Task to carry out
Determine the number of lines in these entries that hold the word "lettered". Give the number and nothing more.

[Items from a dataset]
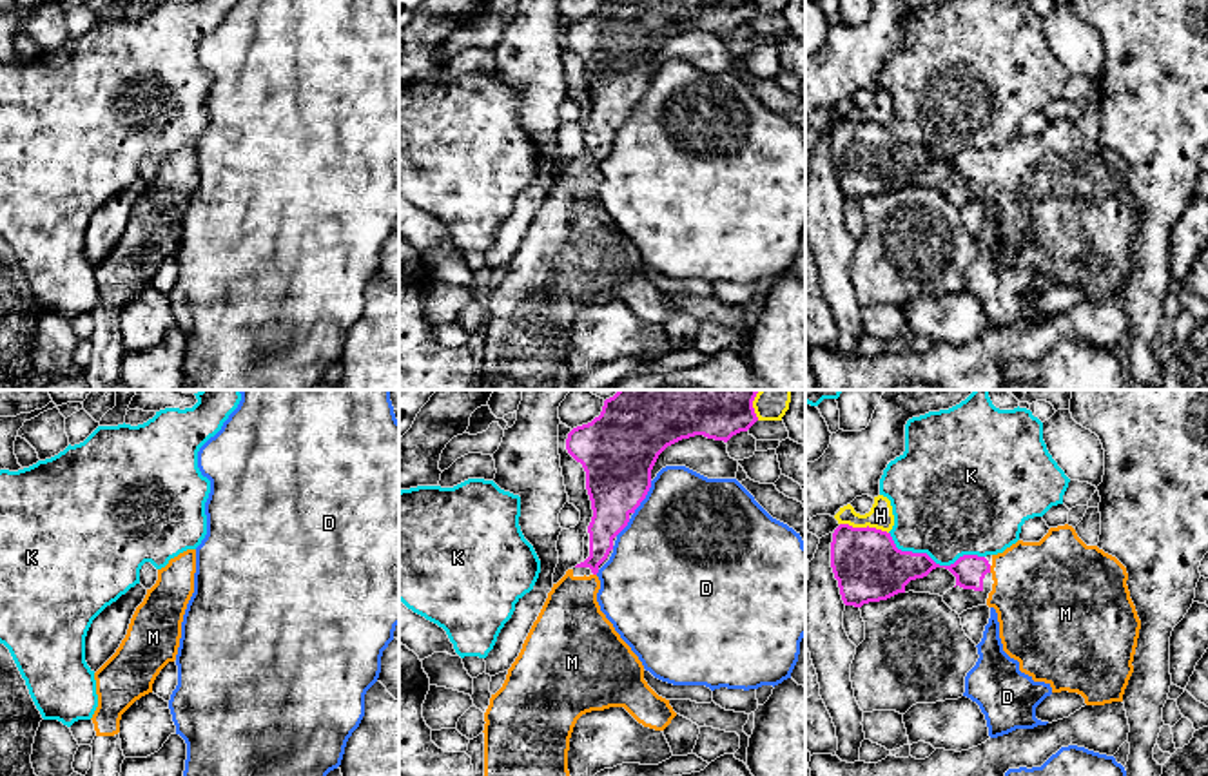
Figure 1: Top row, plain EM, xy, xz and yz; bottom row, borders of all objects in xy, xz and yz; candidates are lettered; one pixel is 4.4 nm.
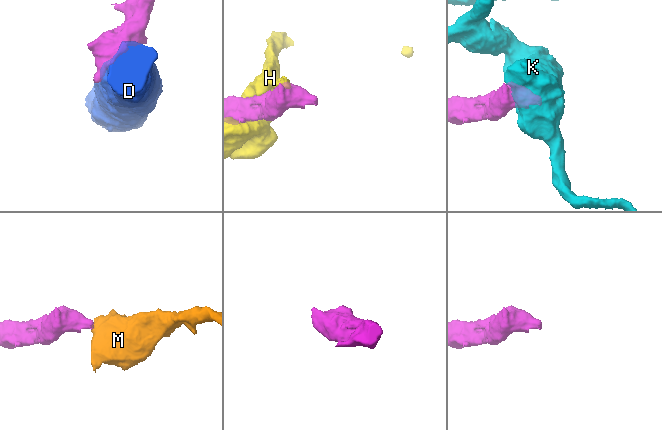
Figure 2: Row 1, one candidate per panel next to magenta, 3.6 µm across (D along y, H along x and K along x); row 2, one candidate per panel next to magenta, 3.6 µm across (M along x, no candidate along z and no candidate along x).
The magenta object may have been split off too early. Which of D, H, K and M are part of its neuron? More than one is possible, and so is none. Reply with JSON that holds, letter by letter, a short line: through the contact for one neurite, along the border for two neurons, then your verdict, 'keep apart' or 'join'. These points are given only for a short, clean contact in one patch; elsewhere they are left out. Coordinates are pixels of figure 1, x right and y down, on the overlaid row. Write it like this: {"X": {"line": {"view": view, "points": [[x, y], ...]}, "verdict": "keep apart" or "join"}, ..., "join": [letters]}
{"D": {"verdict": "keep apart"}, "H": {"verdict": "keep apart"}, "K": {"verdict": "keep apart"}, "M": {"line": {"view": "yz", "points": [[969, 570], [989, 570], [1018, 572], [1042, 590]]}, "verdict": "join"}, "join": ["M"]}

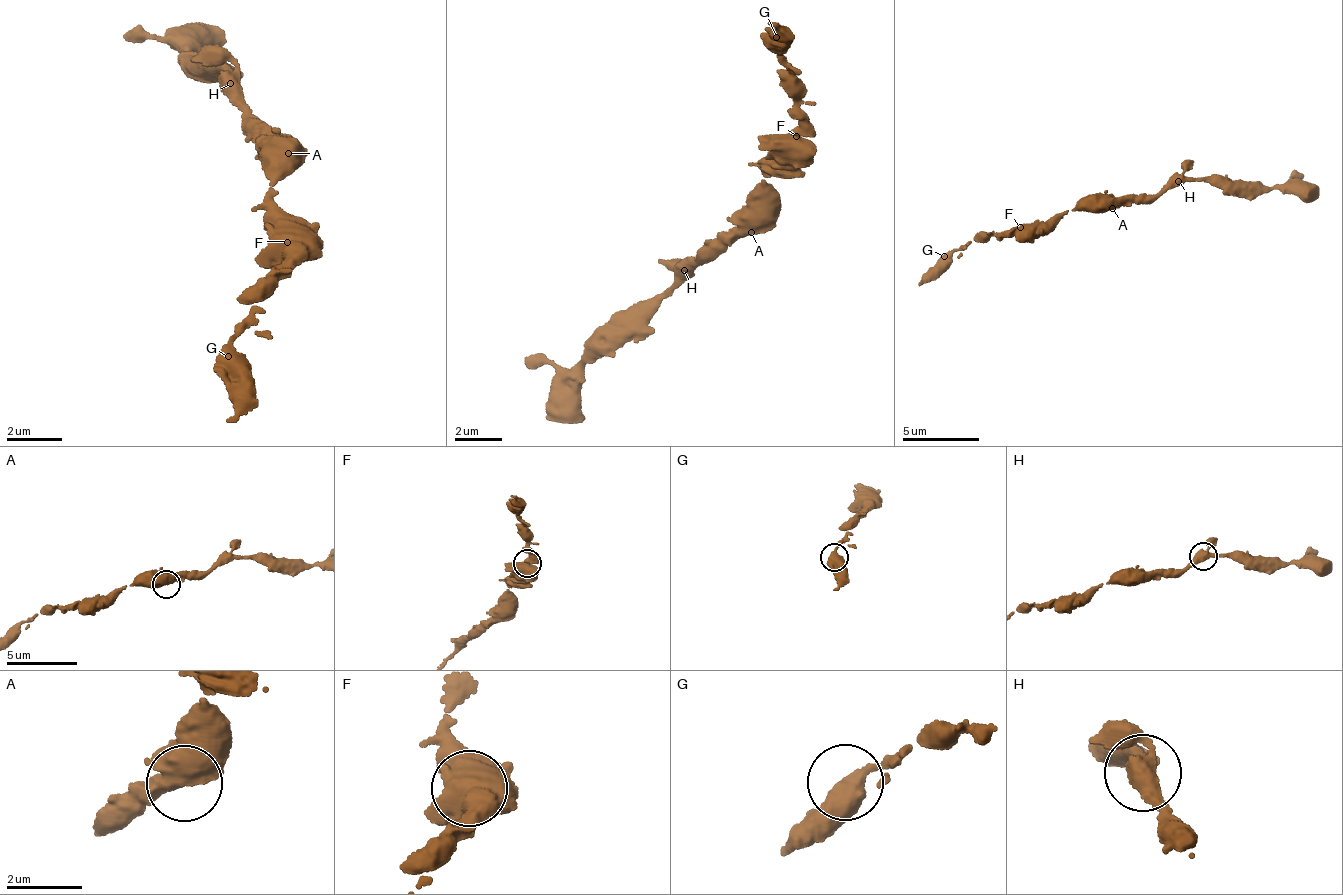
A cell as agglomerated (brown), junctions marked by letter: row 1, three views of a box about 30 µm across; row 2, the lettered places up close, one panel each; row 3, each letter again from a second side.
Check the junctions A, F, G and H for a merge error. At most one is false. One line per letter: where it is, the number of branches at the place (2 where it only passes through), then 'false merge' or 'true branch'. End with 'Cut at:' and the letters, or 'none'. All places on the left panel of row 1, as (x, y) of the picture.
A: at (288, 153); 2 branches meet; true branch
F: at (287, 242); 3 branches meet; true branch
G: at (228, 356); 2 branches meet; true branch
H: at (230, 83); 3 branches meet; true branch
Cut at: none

==

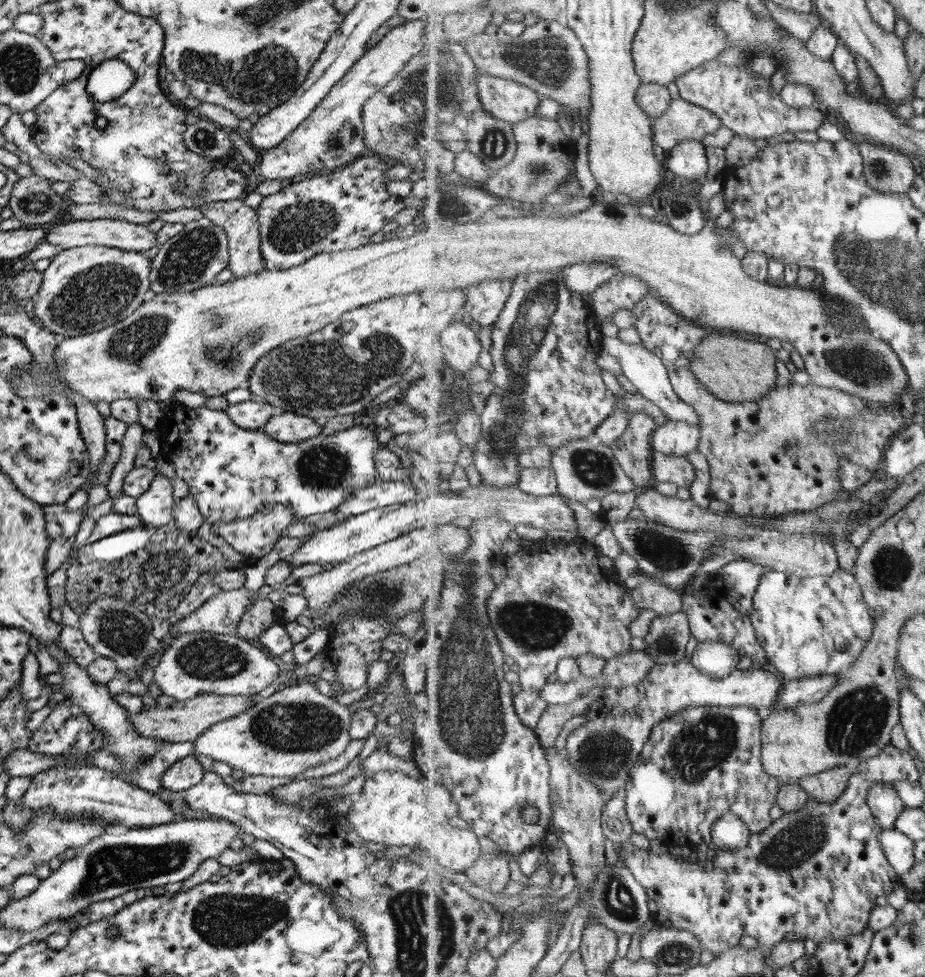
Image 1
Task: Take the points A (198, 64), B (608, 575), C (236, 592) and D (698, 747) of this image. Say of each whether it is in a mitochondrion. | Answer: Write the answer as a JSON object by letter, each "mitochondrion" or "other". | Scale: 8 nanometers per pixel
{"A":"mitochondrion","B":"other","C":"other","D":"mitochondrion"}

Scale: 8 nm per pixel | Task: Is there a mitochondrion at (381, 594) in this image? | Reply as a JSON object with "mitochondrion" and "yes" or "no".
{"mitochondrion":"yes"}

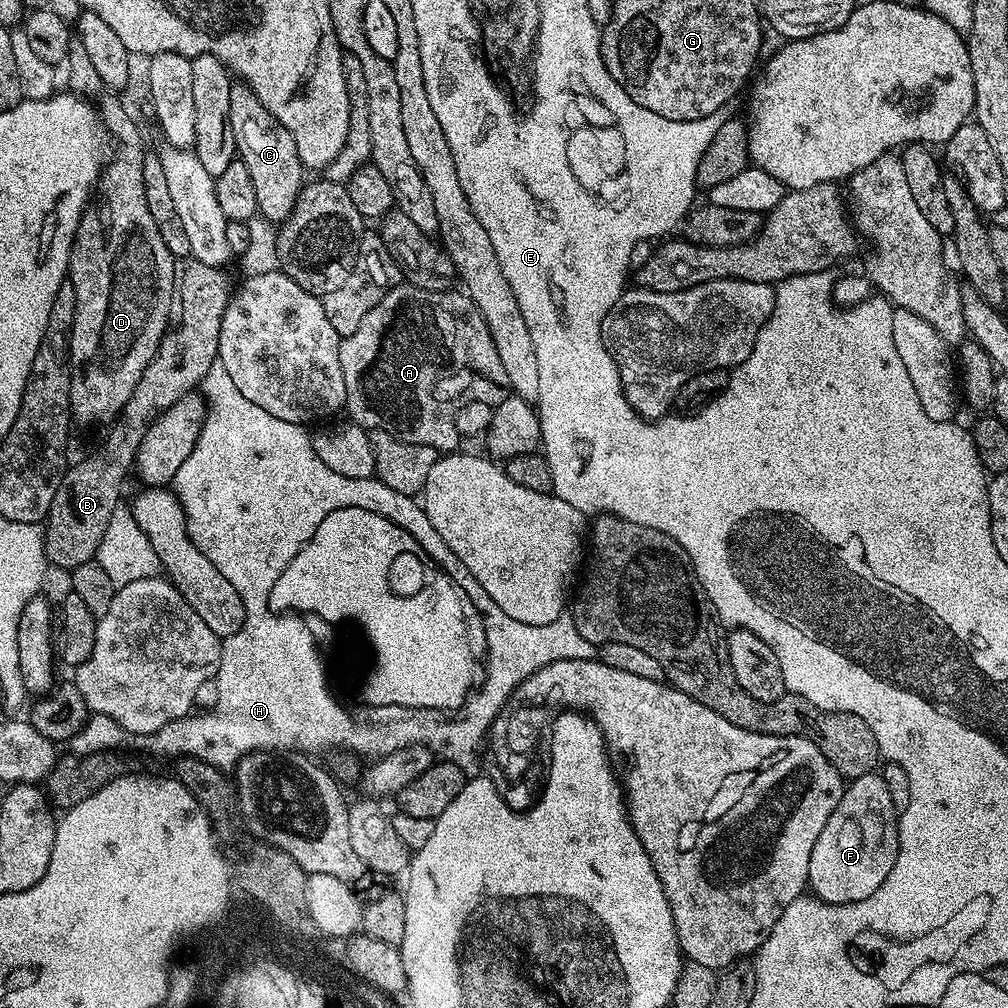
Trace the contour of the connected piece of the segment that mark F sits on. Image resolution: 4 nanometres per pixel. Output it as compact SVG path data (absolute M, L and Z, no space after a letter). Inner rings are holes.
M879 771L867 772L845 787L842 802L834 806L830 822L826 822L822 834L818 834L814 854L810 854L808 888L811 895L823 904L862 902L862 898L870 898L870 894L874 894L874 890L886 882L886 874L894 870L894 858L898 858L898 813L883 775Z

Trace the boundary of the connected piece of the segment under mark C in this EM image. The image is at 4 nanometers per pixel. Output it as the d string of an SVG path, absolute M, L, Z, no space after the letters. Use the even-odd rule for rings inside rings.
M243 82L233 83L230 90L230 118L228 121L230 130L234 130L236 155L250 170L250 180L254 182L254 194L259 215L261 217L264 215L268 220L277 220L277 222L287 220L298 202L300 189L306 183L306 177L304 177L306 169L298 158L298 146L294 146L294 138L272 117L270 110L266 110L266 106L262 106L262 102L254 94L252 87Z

Result of this exercise
2